My point here is: consider your own, particular, engineering profile before you buy a 3D printer. Do you intend to print models daily or do you need only a few models per months? If you are in the first category, then buying the printer is probably a good option. However, if you need only a few models or if you need better quality, it would be wiser to order them online from an SLS printing company.

Failures

So far I have only talked about inherent issues with the technology but always assumed that the model would be printed correctly. In practice, you will dump a lot of parts because they will not print correctly. Not only this makes you waste money and increase the actual cost per model (as discussed in the previous section), but it will also make you lose a lot of valuable time. When your printing fails, you have no other choice than restarting the print. I have kept most of my failed attempts, in the case I might re-use the PLA one day. Here is how it looks:

Among the common source of failures are retraction of the model (see below), wrong fits due to the tolerance of the elements, extruder nozzle catching your model and scrapping your whole model, extruder clogging… In my experience, I had to discard between 25% and 50% of my prints. It is difficult to tell because I did not start collecting wasted prints since the beginning and the picture above only represents waste from about two small spools of filaments.

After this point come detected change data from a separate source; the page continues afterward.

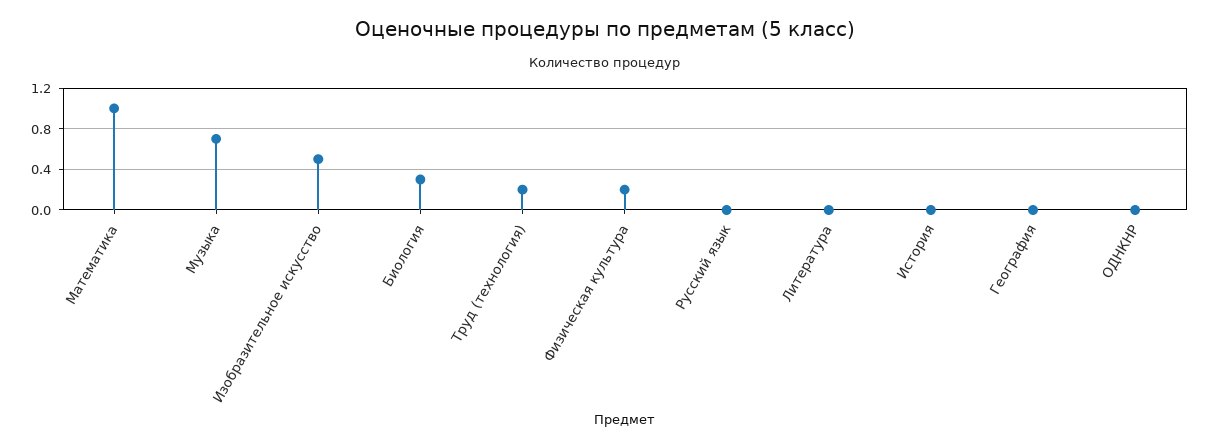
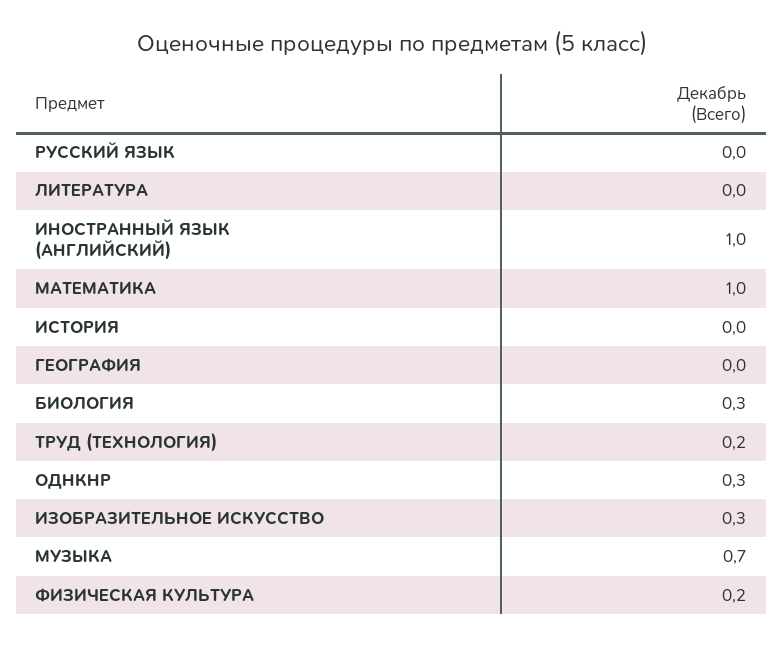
  {
    "Математика": 1,
    "Музыка": 0.7,
-   "Изобразительное искусство": 0.5,
+   "Изобразительное искусство": 0.3,
    "Биология": 0.3,
    "Труд (технология)": 0.2,
    "Физическая культура": 0.2,
    "Русский язык": 0,
    "Литература": 0,
    "История": 0,
    "География": 0,
-   "ОДНКНР": 0
+   "ОДНКНР": 0.3,
+   "ИНОСТРАННЫЙ ЯЗЫК (АНГЛИЙСКИЙ)": 1
  }

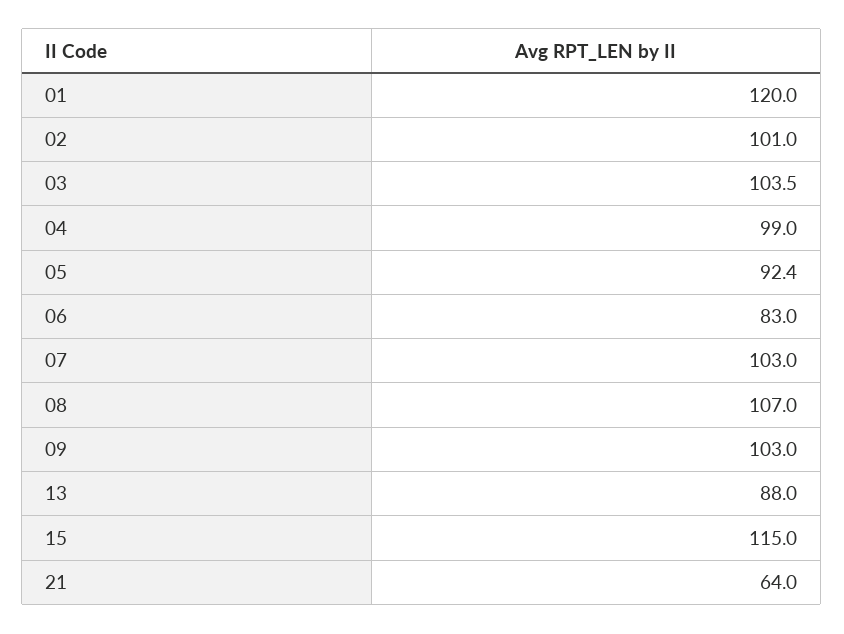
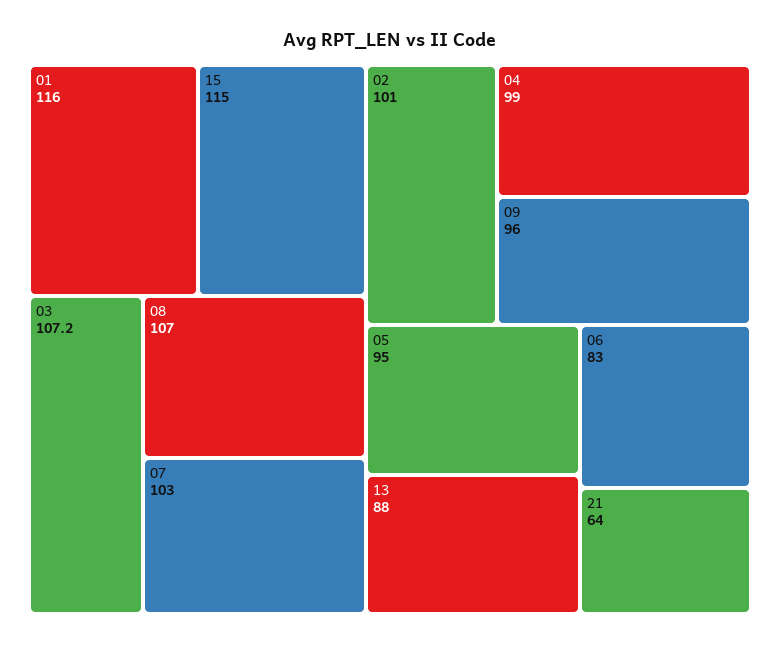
  {
-   "01": 120,
+   "01": 116,
    "02": 101,
-   "03": 103.5,
+   "03": 107.2,
    "04": 99,
-   "05": 92.4,
+   "05": 95,
    "06": 83,
    "07": 103,
    "08": 107,
-   "09": 103,
+   "09": 96,
    "13": 88,
    "15": 115,
    "21": 64
  }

The most common and irritating failure source in my experience is the retraction of the model which happens often with larger parts (> 5 cm). When your plastic cools down, it slightly retracts and if the base of the model does not adhere firmly on the printing plate you will get something like this:

Sometimes you can live with it, sometimes you just have to dump the part.

Solution to this problem are heating the base plate, applying a layer of ABS through a ABS/acetone mix on the base plate when printing with ABS etc. None of these methods are available with the Makerbot Replicator Mini so you will have to live with it and replace the adhesive paper on the base plate often to keep a good adherence of the support. The price is not that big, but you have to remember to do it often to prevent model losses.

Conclusions

As a conclusion, I would not recommend using a Makerbot Replicator for printing engineering parts as the prints get really expensive due to the clogging issues of the smart extruder and that it can only handle PLA which is difficult to finish or rectify. More generally, I would not recommend FDM printing in general as it is not suitable for a lot of scientific disciplines such as optics or fluids transfers (including air). Instead, I would advise to look up into SLS printing technologies and online ordering as it is, in the end, much cheaper than buying your own 3D printer if you do not have a daily usage of 3D printing and it also produces much better models.

Once again, this is only a personal appreciation based on my own experience with the Makerbot Replicator Mini and I am only giving here recommendations. That being said, I am not going to trash my Replicator Mini nor sell it. I will continue experimenting with it and see if I can find some good applications that will take benefits of the advantages of FDM printing (complex models that would be difficult to make with a lathe or a mill). I will also continue prototyping models for this website and see if they perform correctly when processed with commercial SLS techniques.